偏差値教育は(皮肉ではなく)実に素晴らしい
まぁ散々言われていることだろうけれど、偏差値教育って本当に素晴らしいな、と思う。テストの成績以外で人を判断されることほどうざったいことはないから。たとえば、先生の主観で点数が決まる「内申点」制度の気持ち悪さを、公立学校に通ったことがある人ならば、誰しも味わっていると思う。あるいは、「テストの成績ではなく人間性評価で合格を決めます」と宣言する大学があったならば、なんて恐ろしいところだろう、と思ってしまう。

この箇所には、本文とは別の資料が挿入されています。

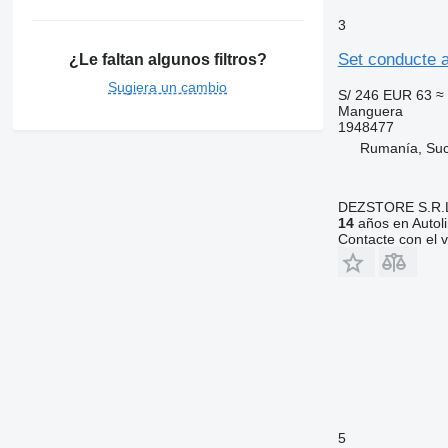
3
Set conducte 
¿Le faltan algunos filtros?
Sugiera un cambio
S/ 246
EUR 63
≈
Manguera
1948477
Rumanía, Su
DEZSTORE S.R.
14
años en Autol
Contacte con el 
5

テストの成績で人が評価されるとき、そこには明確な評価基準が存在していて、また、誰もがその評価基準を理解し共有している。いわば、透明性が高い。テストの成績が悪かったことを誰か他の人のせいにはできない。だから、清々しい。そしてテストで良い点を取っていて、かつ常軌を逸した行動を取らない限りは、どんな生徒でも認めてもらえるのだとしたら、むしろ多様な個性が育ちやすいともいえるだろう。先生が生徒の人間性を総体的に判断して点数を付けるような教育制度の下では、むしろ先生に怯えて縮こまってしまう生徒が増えるだろう。
実はこれと似ているのが、「経済学的なものの見方」だ。経済成長率だとか、「いくら稼いだか(所得)」だとかは、明確に誰もが客観的な視点から理解できる、評価基準が共有されたものだ。ゆえに、その評価基準に基づいてある方向性を決めるのは、フェアだといえる。たとえば、これまで散々引用している、macskaさんの【石油利権による利益だけを狙う腹黒いブッシュ大統領と、中東の人々を圧政から解放して民主主義を導入することを本気で狙う理想主義者のブッシュ大統領のどちらが世界にとってより危険か】という話にも絡んでくる。あるいは、「美しい国」「みんながより良く生きる国」「お金より大事なものを追求する国」を作るために政策の方向性を決める首相よりも、「景気を良くする」ために政策の方向性を決める首相の方が、よほどフェアで理解しやすい存在だといえるだろう。
偏差値教育の話に戻そう。もちろん、偏差値(テストによる学力判断)以外に客観的な評価基準を作ることが出来るのであれば、かならずしも偏差値教育である必要性はない。でも、そんな基準、どうやって作るの?ボランティアに参加した回数(笑)?